*** Block opens ***

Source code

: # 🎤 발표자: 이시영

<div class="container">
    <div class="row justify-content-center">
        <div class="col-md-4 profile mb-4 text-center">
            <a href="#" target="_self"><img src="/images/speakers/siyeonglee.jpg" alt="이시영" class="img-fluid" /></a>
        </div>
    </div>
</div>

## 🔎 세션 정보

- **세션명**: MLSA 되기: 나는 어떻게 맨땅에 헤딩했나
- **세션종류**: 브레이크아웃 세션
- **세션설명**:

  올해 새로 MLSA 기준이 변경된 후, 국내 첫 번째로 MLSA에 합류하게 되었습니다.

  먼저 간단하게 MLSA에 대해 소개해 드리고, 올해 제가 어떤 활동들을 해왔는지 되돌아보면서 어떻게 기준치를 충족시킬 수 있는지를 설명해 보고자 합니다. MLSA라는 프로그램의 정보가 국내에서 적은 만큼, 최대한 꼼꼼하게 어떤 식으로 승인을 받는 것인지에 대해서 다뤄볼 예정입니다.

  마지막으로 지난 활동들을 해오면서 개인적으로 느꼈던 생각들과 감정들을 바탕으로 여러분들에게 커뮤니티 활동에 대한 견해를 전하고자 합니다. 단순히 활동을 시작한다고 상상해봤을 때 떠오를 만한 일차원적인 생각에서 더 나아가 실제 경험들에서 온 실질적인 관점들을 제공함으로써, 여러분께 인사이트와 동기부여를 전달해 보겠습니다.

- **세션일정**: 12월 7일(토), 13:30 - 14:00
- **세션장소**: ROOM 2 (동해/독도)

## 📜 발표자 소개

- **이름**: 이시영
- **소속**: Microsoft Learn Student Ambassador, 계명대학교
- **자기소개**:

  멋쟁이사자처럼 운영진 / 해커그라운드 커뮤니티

*** Block closes ***

### JOB ITEM
Give every line of the item above as a numbered list, leaving out the blank lines.

### WRITTEN ANSWER
1. Source code
2. : # 🎤 발표자: 이시영
3. <div class="container">
4.     <div class="row justify-content-center">
5.         <div class="col-md-4 profile mb-4 text-center">
6.             <a href="#" target="_self"><img src="/images/speakers/siyeonglee.jpg" alt="이시영" class="img-fluid" /></a>
7.         </div>
8.     </div>
9. </div>
10. ## 🔎 세션 정보
11. - **세션명**: MLSA 되기: 나는 어떻게 맨땅에 헤딩했나
12. - **세션종류**: 브레이크아웃 세션
13. - **세션설명**:
14.   올해 새로 MLSA 기준이 변경된 후, 국내 첫 번째로 MLSA에 합류하게 되었습니다.
15.   먼저 간단하게 MLSA에 대해 소개해 드리고, 올해 제가 어떤 활동들을 해왔는지 되돌아보면서 어떻게 기준치를 충족시킬 수 있는지를 설명해 보고자 합니다. MLSA라는 프로그램의 정보가 국내에서 적은 만큼, 최대한 꼼꼼하게 어떤 식으로 승인을 받는 것인지에 대해서 다뤄볼 예정입니다.
16.   마지막으로 지난 활동들을 해오면서 개인적으로 느꼈던 생각들과 감정들을 바탕으로 여러분들에게 커뮤니티 활동에 대한 견해를 전하고자 합니다. 단순히 활동을 시작한다고 상상해봤을 때 떠오를 만한 일차원적인 생각에서 더 나아가 실제 경험들에서 온 실질적인 관점들을 제공함으로써, 여러분께 인사이트와 동기부여를 전달해 보겠습니다.
17. - **세션일정**: 12월 7일(토), 13:30 - 14:00
18. - **세션장소**: ROOM 2 (동해/독도)
19. ## 📜 발표자 소개
20. - **이름**: 이시영
21. - **소속**: Microsoft Learn Student Ambassador, 계명대학교
22. - **자기소개**:
23.   멋쟁이사자처럼 운영진 / 해커그라운드 커뮤니티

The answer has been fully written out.